Calvin moved his hands above the covers, lifting them high when his mother shouted, and low when they heard their father’s voice. “I’m conducting them,” he said. “I can make them do anything I want.”

“Shut up,” Jemma said quietly.

“Really,” he said. “And I started the fight, anyway. It was easy. I just told her I heard him talking to some nurse on the phone. They were making a date for dinner.”

“Shut up,” she said. “It’s not funny.”

“Not at all,” he agreed. “But it was so easy. I saw it in my imagination, and then I made it happen. If they hate each other enough, then it will lift me up. I’ll ride their misery right through Heaven.”

“You’re crazy,” Jemma said.

“I am going,” he said. “Don’t hold on too tight.”

“I’m coming too.”

“You don’t want to. It’s not going to be easy, you know. And the ride will be rough. A fountain of blood, and murder is the rocket’s tail.” He was quiet a moment, and then he shouted, “Hit her with a brick!”

“That’s disgusting.”

“What do you know?” he said, but he hugged her. “Blood calls to blood. If they spill blood, then the strangler will smell it, and come to us. He is coming, and I am going. Do you understand?”

“Shut up.”

“It’s not me, it’s them, calling him. Tell them to shut up.” So she shouted it at the door, not loud enough for them to hear over their own shouting all the way downstairs. But not long after that, they quieted.

“Tell me he’s not going to come,” Jemma said.

“I cannot tell a lie,” Calvin said, and turned on his side.
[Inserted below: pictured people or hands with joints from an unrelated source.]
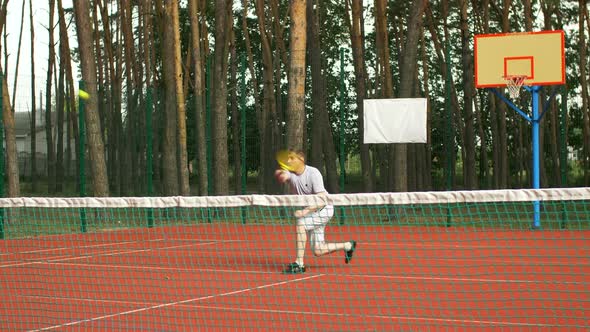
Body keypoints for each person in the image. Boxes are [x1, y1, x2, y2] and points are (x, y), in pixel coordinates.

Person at [275, 149, 357, 274]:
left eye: (292, 158)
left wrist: (304, 212)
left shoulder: (313, 173)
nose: (289, 161)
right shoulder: (291, 175)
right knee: (318, 250)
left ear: (301, 160)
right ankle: (348, 246)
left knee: (301, 224)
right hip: (312, 212)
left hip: (324, 208)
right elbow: (284, 174)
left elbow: (322, 200)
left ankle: (299, 264)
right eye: (288, 159)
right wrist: (281, 174)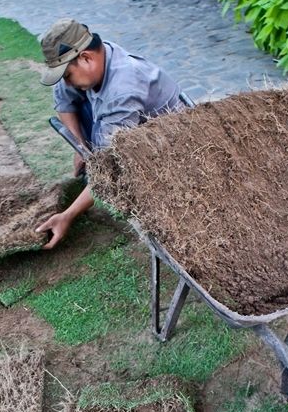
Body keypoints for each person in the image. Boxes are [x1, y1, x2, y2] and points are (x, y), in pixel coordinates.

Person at [35, 19, 182, 250]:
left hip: (165, 145)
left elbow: (110, 169)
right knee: (80, 103)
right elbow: (63, 98)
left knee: (116, 172)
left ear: (86, 58)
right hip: (121, 123)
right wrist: (80, 148)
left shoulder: (122, 91)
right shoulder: (93, 58)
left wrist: (67, 215)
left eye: (67, 75)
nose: (66, 81)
She put her head on his back, using it as a pillow, but not sleeping, though she drifted, and almost fell asleep. For a few brief seconds she rode through the air above Hell in a monkey’s tricycle sidecar, throwing bananas down at the suffering nuns. Calvin sat up suddenly. “He’s here,” said. “Did you hear that?”

“No,” Jemma said.

“I heard his hand against the house.” He got out of the bed, slowly and quietly, and picked up his two biggest lacrosse trophies from his dresser. “Don’t scream until I start hitting him,” he said, and went to stand by the window.
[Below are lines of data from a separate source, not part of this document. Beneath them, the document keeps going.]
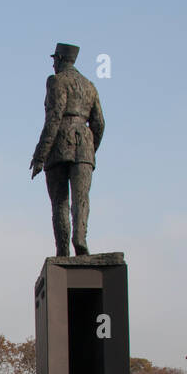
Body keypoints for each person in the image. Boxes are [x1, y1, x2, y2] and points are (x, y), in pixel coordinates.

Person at [30, 42, 105, 257]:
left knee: (60, 201)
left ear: (60, 60)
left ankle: (63, 250)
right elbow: (99, 123)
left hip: (60, 145)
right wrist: (90, 148)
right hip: (85, 147)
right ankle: (80, 238)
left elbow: (53, 118)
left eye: (54, 59)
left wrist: (40, 156)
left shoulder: (56, 81)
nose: (53, 64)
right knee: (81, 199)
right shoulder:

“Okay,” Jemma whispered. She could barely hear herself. She sat up against the headboard, ready to scream, not sure if she could be anymore terrified as she waited and waited, until, impatient for the thing to finally happen, though she did not want it to happen, she imagined it. The Strangler would lift the window and come in one pale, fat hand at a time. She saw Calvin strike him once and twice, with either hand, right in the head, and saw him fall down to the carpet. Then she started screaming, as loud as she could, summoning her parents, who arrived almost instantly, dressed in pajamas and heavy boots, which they turned against the murderer, kicking him in the back and the chest and the head, while Calvin struck him, one-two, one-two, with his bloody trophies. And when he was as good and dead they would wave for Jemma to come to them, and she’d climb out of bed and walk over, and put one bare little foot upon his neck. “Calvin,” she whispered, her eyes shut tight now. “Tell him to hurry up.”